Niobium based materials for use as current collectors in the anode of solid oxide fuel cells

Abstract

In this work I present the results of my studies on a series of reduced niobium based rutile structures: Nb₂TiO₇ doped with Fe and Zr, Ti₁₋₂ₓCrₓNbₓO₂ solid solution series. Strontium niobates of the stoichiometry Sr₄Nb₂O₉, Sr₂Nb₂O₇, Sr₂Nb₂O₆ and their reduced phases were also investigated, along with CaNb₂O₆ and BaNb₂O₆. Thermal expansion and electronic conductivity of these materials were investigated under oxidising and reducing conditions.
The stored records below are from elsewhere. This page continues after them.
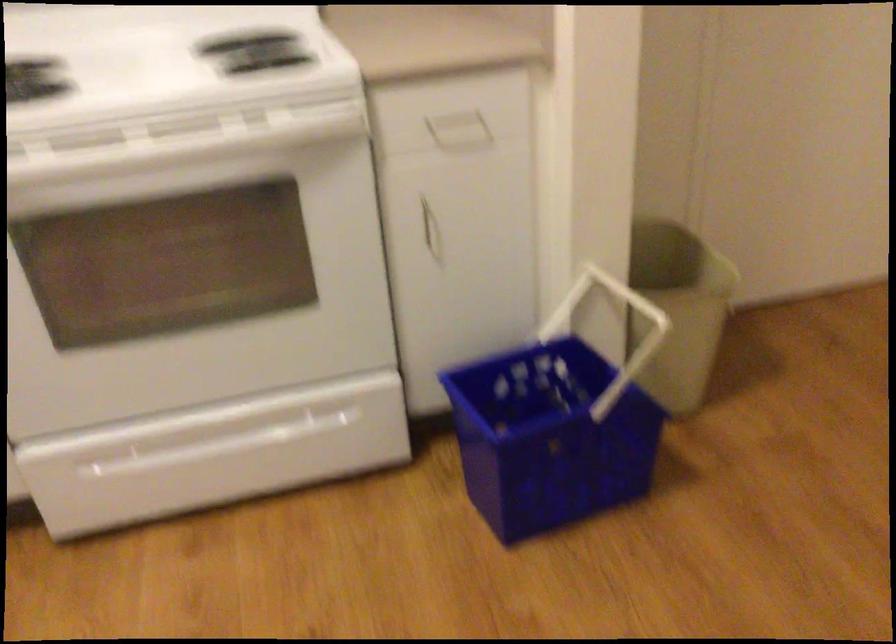
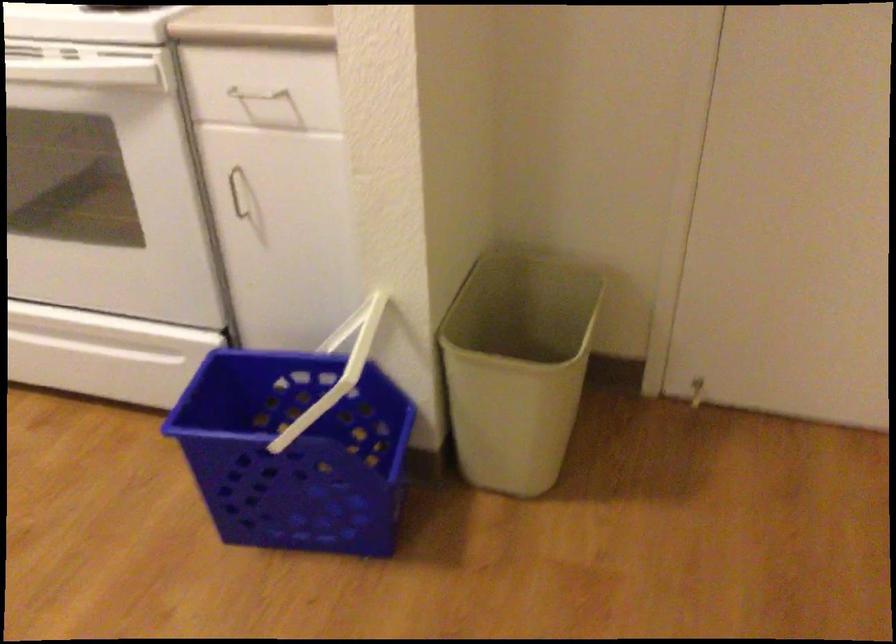
The point at (555,308) is marked in the first image. Where is the corresponding point in the second image?

(346, 328)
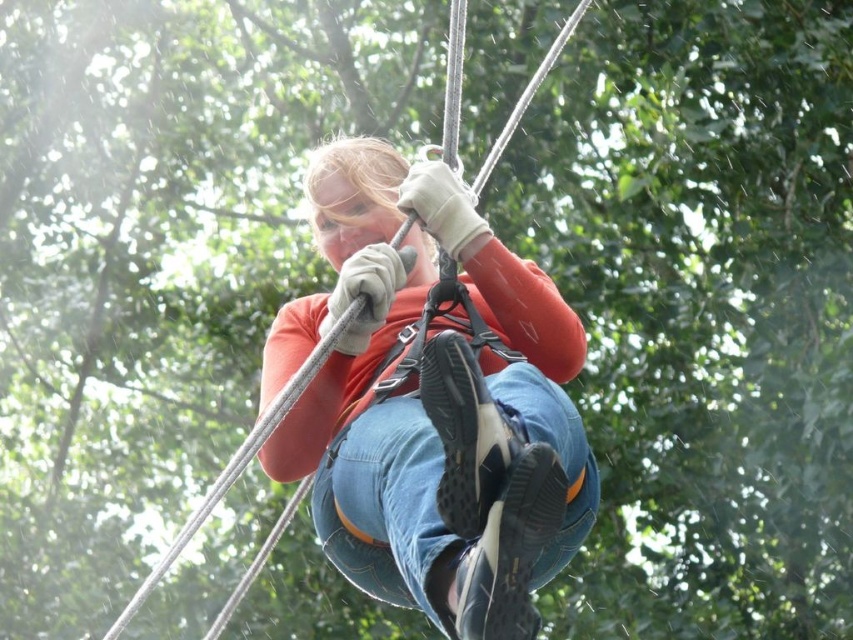
From the picture: You are a photographer trying to capture the person in the image. You notice the matte orange shirt at center and the denim at center. Which item should you focus on first if you want to emphasize the foreground in your photo?

The matte orange shirt at center is further to the viewer than the denim at center, so you should focus on the matte orange shirt at center first to emphasize the foreground.

You are a hiker who just arrived at a forest trail and see a person in the distance. The person is wearing a red long sleeved shirt, blue jeans, black sneakers with white soles, and safety gear. You notice a point at coordinate (422, 394). What object is located at that point?

The point at coordinate (422, 394) corresponds to the matte orange shirt at center.

You are a safety inspector checking the distance between the matte orange shirt at center and the denim at center in the ziplining setup. The safety regulations require a minimum of 1.5 meters between these two items for proper harness attachment. Does this setup comply with the safety standards?

The matte orange shirt at center is 1.52 meters away from the denim at center, which meets the minimum requirement of 1.5 meters. Therefore, the setup complies with the safety standards.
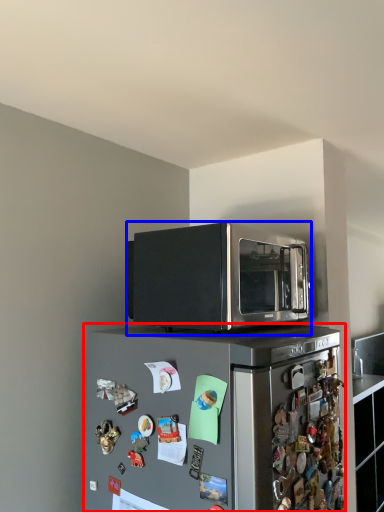
Question: Which of the following is the farthest to the observer, refrigerator (highlighted by a red box) or microwave oven (highlighted by a blue box)?

Choices:
 (A) refrigerator
 (B) microwave oven

Answer: (B)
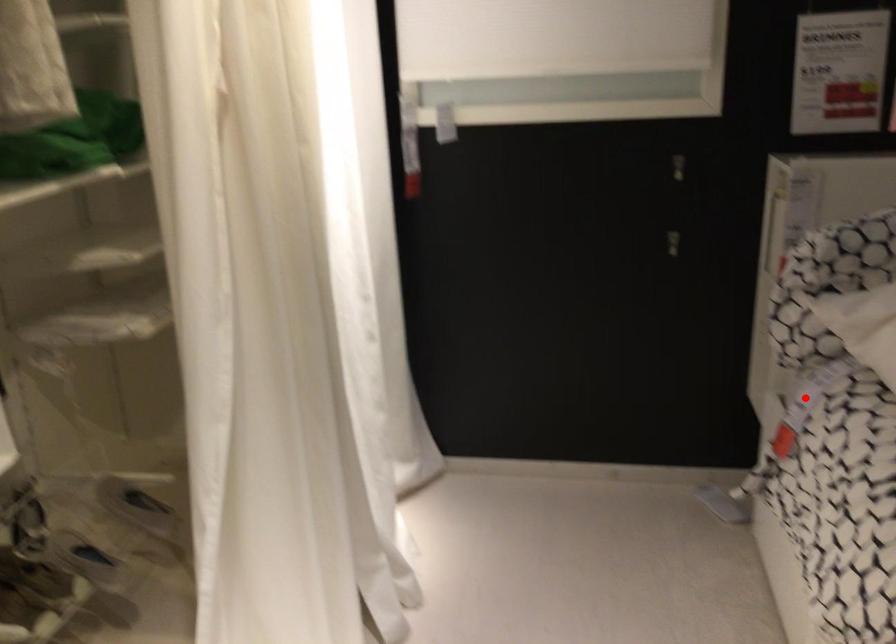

Nb₂TiO₇ goes to rutile structure Nb ₁.₃₃Ti₀.₆₇O₄ under reducing conditions, and this has the highest conductivity of all materials investigated at 300 Scm⁻¹ at 900°C with p(O₂)=10⁻²⁰ atm, but the lowest thermal expansion of 3.00±0.05x10⁻⁶ K⁻¹ (100°C-900°C), which is incompatible with the thermal expansion coefficient of the Ni/YSZ anode in the solid oxide fuel cell of 10.3x10⁻⁶ K⁻¹. Doping Nb ₁.₃₃Ti₀.₆₇O₄ decreases its conductivity, but increases its thermal expansion to a maximum of 6.3x10⁻⁶ K⁻¹ for Nb₁.₃₄₇Ti₀.₆₃₉Fe₀.₀₀₁₄O₄. The Ti₁₋₂ₓCrₓNbₓO₂ solid solution series shows a maximum thermal expansion of 8.5x10⁻⁶ K⁻¹ for x=0.1 which then drops with increasing x to 5.6x10⁻⁶ K⁻¹ for x=0.5. The conductivity of these samples, however, reaches a maximum of ~20Scm⁻¹ at p(O₂)=10⁻²⁰ atm at 900°C for x=0.1-0.3, then drops to ~10 Scm⁻¹ for x=0.4 and -6 Scm⁻¹ for x=0.5. Sr₄Nb₂O₉, Sr₂Nb₂O₇, SrNb₂O₆, CaNb₂O₆, and BaNb₂O₆, all show fairly poor electronic conductivities in air and 5%H₂/Ar (p(O₂)=10⁻²⁰ atm) at 900°C which make them unsuitable for use in the anode of the SOFC. Structurally they are very stable to reducing conditions up to 1200°-1300°C in 5% H₂/Ar compared to Nb₂TiO₇ whose structure changes to rutile upon reduction. In the systems studied, there are two types of conductivity that dominate. BaNb₂O₆ or Sr₂Nb₂O₇ show a linear dependence over the p(O₂) range with simple defect equilibrium and fair kinetics. The rutile Ti₁₋₂ₓCrₓNbₓO₂ series, on the other hand, shows complex phase transitions throughout the p(O₂) range with kinetically limited reduction.